EXERCISE. If a line below contains "place", add it to your tally, then answer with the tally alone.
═════ THE DATA
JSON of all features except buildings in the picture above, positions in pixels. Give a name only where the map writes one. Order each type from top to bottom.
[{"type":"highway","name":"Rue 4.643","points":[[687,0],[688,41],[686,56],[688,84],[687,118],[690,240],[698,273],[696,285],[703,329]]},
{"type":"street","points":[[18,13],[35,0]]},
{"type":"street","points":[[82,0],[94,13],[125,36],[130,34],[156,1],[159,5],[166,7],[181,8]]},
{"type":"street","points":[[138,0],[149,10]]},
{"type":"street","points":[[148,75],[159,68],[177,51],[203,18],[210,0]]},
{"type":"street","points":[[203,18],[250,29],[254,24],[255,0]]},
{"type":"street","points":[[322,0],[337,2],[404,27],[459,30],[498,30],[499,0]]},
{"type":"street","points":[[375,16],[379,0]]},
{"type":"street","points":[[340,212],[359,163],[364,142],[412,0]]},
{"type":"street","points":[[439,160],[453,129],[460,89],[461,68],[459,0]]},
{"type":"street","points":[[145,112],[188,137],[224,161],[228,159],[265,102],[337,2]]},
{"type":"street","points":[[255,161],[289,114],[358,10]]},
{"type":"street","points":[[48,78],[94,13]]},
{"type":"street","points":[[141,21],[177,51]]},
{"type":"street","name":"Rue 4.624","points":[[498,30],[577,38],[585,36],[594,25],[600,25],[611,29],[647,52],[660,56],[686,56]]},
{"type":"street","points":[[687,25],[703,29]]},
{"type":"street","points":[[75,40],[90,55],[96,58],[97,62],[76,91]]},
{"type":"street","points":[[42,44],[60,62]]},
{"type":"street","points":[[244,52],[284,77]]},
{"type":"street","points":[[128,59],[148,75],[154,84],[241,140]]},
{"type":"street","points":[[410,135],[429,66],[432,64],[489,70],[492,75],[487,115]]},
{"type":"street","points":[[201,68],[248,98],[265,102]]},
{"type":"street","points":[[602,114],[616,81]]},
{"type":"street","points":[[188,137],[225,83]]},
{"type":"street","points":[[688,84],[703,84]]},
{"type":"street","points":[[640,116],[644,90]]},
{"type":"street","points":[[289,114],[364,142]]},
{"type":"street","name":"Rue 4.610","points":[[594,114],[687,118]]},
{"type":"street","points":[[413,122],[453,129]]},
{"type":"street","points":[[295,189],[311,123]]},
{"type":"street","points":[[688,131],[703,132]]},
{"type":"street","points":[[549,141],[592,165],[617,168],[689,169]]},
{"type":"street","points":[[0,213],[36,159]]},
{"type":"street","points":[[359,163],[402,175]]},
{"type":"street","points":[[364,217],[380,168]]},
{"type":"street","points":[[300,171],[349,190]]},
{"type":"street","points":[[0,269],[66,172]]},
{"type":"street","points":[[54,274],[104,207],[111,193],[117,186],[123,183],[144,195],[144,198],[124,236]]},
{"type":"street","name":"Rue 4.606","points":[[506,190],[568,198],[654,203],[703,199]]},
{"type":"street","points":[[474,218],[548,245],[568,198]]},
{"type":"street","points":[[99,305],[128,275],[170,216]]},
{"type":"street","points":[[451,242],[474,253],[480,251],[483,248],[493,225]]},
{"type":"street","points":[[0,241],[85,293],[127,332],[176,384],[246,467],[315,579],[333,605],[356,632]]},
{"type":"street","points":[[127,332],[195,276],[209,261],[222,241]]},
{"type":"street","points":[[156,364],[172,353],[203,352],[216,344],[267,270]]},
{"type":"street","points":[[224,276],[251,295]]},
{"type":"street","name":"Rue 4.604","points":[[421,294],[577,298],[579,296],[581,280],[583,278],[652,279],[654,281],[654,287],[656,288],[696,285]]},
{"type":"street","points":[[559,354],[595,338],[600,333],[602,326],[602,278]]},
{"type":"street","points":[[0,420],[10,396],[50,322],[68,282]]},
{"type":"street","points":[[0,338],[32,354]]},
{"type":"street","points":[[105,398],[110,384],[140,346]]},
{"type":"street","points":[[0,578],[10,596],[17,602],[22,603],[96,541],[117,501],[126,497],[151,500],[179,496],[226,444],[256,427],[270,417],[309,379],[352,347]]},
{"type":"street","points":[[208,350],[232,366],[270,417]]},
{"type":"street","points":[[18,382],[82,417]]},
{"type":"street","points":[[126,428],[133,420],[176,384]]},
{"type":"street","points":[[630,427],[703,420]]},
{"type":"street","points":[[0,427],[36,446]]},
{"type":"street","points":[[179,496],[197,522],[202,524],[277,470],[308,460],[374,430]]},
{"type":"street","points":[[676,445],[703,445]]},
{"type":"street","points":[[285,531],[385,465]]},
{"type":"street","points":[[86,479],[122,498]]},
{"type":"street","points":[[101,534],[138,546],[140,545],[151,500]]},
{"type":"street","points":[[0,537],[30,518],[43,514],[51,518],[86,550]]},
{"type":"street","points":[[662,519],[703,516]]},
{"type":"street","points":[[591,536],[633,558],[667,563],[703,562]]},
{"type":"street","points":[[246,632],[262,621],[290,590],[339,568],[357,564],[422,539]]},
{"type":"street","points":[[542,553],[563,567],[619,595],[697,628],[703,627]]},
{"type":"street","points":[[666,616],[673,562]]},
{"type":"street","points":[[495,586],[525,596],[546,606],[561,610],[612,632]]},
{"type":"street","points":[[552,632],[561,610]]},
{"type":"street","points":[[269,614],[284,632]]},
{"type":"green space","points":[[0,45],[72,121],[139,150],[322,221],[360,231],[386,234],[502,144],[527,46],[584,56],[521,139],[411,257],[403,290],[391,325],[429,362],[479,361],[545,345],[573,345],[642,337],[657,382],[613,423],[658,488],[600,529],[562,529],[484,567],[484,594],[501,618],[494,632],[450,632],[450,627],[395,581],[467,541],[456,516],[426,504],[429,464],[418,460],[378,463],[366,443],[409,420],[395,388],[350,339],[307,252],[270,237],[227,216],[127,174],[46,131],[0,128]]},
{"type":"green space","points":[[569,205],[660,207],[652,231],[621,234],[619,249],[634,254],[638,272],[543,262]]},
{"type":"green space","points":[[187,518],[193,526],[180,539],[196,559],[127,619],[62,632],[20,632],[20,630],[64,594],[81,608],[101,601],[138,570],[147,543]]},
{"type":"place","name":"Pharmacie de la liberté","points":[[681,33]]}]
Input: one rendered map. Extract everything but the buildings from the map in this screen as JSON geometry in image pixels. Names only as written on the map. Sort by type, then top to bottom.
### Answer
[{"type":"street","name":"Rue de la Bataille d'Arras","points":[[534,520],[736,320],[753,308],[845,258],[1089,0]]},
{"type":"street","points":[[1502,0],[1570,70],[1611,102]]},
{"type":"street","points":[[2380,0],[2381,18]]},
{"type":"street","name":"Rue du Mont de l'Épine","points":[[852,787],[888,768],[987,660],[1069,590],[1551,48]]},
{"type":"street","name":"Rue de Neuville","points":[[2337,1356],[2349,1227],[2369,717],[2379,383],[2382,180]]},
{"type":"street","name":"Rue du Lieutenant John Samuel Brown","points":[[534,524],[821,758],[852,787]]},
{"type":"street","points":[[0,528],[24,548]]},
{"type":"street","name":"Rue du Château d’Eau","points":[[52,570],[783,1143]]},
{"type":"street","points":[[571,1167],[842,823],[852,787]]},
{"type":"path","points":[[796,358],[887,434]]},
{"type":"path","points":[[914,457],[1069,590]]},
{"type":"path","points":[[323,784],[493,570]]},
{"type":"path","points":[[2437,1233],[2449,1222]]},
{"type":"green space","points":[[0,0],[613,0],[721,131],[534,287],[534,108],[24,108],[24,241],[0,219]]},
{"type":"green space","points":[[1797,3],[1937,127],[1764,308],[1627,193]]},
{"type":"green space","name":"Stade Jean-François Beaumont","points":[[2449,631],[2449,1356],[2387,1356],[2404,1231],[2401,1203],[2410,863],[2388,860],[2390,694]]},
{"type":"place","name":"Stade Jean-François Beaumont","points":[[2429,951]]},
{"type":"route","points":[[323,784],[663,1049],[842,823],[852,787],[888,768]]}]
══════════
RESULT BELOW. 2